Work request –
Search the data for the string "соціального" and copy each line in which it appears.

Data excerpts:
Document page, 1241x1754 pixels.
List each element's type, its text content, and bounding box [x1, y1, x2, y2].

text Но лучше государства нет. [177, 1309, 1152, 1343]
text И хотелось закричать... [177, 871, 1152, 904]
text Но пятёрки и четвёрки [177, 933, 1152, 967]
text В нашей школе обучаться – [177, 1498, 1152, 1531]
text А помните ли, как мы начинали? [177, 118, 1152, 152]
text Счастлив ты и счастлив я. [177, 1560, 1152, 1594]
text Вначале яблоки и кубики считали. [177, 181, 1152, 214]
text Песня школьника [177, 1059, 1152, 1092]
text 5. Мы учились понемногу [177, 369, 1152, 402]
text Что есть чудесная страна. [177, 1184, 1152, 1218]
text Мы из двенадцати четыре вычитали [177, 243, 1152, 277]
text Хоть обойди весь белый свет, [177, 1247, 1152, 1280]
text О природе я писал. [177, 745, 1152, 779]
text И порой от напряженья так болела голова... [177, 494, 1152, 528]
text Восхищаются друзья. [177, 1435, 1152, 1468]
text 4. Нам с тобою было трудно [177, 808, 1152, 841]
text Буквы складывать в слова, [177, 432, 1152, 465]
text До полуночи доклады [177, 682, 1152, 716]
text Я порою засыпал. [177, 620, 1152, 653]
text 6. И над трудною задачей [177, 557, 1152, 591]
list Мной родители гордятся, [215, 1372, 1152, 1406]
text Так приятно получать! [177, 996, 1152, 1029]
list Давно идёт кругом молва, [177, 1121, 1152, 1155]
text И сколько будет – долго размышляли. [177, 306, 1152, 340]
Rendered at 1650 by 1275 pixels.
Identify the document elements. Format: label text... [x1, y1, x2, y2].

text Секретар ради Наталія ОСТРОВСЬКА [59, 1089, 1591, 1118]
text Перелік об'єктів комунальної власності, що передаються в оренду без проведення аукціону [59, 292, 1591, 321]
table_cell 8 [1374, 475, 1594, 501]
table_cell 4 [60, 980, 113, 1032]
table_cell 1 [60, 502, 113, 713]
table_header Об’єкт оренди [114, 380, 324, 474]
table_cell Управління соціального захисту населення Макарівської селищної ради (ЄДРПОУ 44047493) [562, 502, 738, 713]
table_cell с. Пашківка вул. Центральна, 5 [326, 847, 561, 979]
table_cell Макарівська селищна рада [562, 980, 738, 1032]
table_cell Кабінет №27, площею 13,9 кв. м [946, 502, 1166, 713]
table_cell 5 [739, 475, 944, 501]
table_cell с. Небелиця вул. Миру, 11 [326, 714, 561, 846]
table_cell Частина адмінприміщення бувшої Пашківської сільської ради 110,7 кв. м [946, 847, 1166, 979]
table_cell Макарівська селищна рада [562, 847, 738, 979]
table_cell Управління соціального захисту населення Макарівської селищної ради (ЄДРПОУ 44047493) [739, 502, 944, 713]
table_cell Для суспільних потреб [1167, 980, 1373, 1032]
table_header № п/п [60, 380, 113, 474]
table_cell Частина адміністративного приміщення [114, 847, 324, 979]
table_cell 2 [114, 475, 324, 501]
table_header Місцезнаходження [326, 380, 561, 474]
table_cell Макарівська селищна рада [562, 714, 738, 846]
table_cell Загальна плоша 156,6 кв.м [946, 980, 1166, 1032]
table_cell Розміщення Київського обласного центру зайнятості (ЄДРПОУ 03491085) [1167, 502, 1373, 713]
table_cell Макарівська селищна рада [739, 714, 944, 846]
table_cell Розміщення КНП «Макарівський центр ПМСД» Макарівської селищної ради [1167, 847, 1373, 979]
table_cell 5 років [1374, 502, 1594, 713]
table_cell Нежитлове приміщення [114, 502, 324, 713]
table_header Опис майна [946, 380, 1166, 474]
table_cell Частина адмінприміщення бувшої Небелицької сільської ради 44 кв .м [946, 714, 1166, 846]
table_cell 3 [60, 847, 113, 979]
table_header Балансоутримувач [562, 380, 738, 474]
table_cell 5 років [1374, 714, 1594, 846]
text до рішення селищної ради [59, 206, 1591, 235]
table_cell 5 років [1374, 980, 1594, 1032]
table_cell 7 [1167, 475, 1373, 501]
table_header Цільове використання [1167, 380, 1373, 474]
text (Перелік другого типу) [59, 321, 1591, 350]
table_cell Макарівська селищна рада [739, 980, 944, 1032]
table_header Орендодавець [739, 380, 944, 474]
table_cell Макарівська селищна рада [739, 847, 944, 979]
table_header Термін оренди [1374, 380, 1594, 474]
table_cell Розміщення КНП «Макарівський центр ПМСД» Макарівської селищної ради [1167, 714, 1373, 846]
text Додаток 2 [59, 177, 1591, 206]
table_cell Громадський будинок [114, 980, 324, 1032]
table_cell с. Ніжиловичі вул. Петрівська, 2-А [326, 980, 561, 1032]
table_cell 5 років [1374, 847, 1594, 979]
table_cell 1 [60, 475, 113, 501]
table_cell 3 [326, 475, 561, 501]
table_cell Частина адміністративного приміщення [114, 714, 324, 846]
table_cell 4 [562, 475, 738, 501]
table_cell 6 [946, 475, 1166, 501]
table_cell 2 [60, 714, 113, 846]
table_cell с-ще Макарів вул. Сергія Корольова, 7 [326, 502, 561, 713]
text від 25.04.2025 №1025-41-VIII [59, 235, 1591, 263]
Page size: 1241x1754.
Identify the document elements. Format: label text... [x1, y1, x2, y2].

Solved problem –
table_cell Управління соціального захисту населення Макарівської селищної ради (ЄДРПОУ 44047493) [562, 502, 738, 713]
table_cell Управління соціального захисту населення Макарівської селищної ради (ЄДРПОУ 44047493) [739, 502, 944, 713]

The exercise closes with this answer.